Je fermai les yeux, les crocs serrés. Sinna n'était pas là. Seule restait ma colère.

La bibliothèque détruite. Mon père étendu au fond de son bureau, brûlé et tâché de sang. La mine horrifiée de Jeane et de George après la bataille contre les Changers. Je plantai mes griffes dans la terre, les oreilles couchées en arrière. Le Dragon hurlait. Ou bien était-ce Enory ? Ou bien était-ce ma douleur ?

Je n'en savais rien.

Je ne savais plus rien.

Je relevai alors brusquement la truffe et bondis sur le rouquin, toutes griffes dehors. Je le plaquai au sol et rugis :

-Je ne suis pas UN MONSTRE ! T'AS COMPRIS ?!

Il tenta un sourire moqueur, mais je plantai sauvagement mes griffes dans ses épaules. Il lâcha un gémissement de douleur et vint frapper mon flanc de ses pattes arrières. Je roulai au sol et fus relevé en un bond, les crocs dévoilés.

-Ah bon, et t'es quoi alors ? rétorqua l'autre, la mine cette fois-ci méprisante. Un pauvre Panda-Noir qui joue avec la magie ?

Je lui fauchais les pattes et nous roulâmes au sol, feulant sauvagement.

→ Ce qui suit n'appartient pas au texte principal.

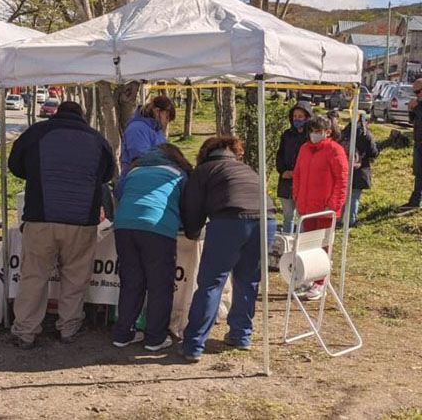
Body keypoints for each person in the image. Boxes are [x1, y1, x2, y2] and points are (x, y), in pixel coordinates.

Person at [8, 101, 114, 348]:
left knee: (33, 277)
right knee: (75, 278)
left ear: (57, 113)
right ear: (83, 115)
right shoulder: (97, 139)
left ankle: (25, 331)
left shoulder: (37, 132)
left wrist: (37, 174)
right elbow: (107, 176)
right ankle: (69, 327)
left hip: (41, 218)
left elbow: (15, 165)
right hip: (81, 221)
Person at [179, 136, 277, 362]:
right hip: (267, 220)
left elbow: (193, 208)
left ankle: (193, 344)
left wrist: (192, 232)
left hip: (230, 221)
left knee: (211, 283)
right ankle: (241, 335)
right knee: (248, 280)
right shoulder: (246, 170)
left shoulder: (204, 171)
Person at [111, 144, 192, 352]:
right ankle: (155, 338)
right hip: (158, 227)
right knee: (159, 284)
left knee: (131, 281)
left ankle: (122, 333)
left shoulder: (134, 170)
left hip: (124, 226)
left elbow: (119, 193)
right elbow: (187, 204)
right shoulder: (178, 173)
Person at [292, 115, 349, 301]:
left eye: (318, 131)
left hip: (324, 209)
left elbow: (341, 180)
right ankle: (309, 277)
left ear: (327, 132)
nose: (314, 135)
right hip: (306, 206)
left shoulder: (335, 150)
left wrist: (333, 205)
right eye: (312, 131)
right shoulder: (304, 149)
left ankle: (320, 282)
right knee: (308, 245)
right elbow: (298, 175)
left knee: (323, 246)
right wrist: (297, 197)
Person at [275, 101, 312, 233]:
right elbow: (280, 155)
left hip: (303, 181)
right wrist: (283, 171)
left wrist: (299, 173)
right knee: (288, 216)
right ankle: (287, 240)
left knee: (303, 216)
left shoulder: (310, 137)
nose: (297, 119)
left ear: (307, 117)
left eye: (300, 116)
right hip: (286, 181)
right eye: (295, 116)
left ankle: (300, 242)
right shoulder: (287, 135)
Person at [119, 95, 176, 180]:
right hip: (137, 181)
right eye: (166, 117)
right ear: (157, 111)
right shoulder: (137, 129)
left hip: (152, 178)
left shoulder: (156, 130)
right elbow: (141, 158)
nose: (167, 122)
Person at [339, 111, 379, 226]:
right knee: (354, 197)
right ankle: (350, 221)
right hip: (360, 170)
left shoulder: (345, 132)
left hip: (344, 169)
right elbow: (373, 153)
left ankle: (339, 219)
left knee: (343, 196)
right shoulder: (366, 134)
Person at [400, 78, 422, 211]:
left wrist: (417, 107)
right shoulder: (418, 104)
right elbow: (412, 121)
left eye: (418, 91)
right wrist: (411, 109)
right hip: (418, 142)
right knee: (418, 172)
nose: (417, 94)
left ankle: (415, 201)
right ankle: (415, 200)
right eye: (415, 92)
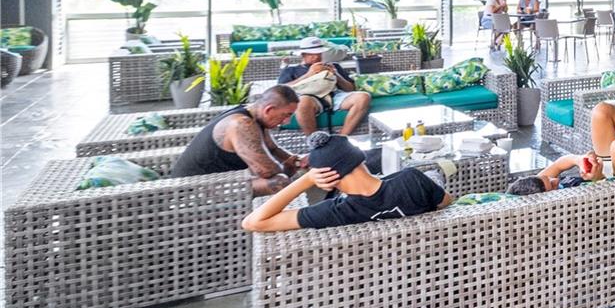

J'enfonçai mes crocs dans sa nuque, et le goût métallique du sang envahit ma gueule. Il se tortillait sous mon emprise, les yeux exorbités d'horreur. Quant à moi je demeurai immobile, planté sur son cou, le regard fou.

-Kenfu, mais qu'est-ce que tu fais ?!!! hurla une voix familière, terrifiée.

Je fis un bond en arrière, les yeux écarquillés. Sinna se tenait là, accompagnée de George et de Jeane. Ils nous fixaient, horrifiés et tétanisés.

-Alors c'est ça ?! finis-je par hurler, en proie à une douleur et à une colère sans nulle autre. Vous allez le défendre, après tout ce qu'il a dit ?!

Ils gardèrent le silence, incapable de dire quoi que ce soit.

-Vous saviez, hein ?! hurlai-je, tremblant. Avouez que vous pensez comme lui ! Je ne suis qu'un monstre, à vos yeux et aux yeux de tous !

Sinna tendit la patte, la gueule ouverte, mais j'avais déjà tourné les talons, de lourdes larmes brûlantes roulant sur mes joues tachées de sang.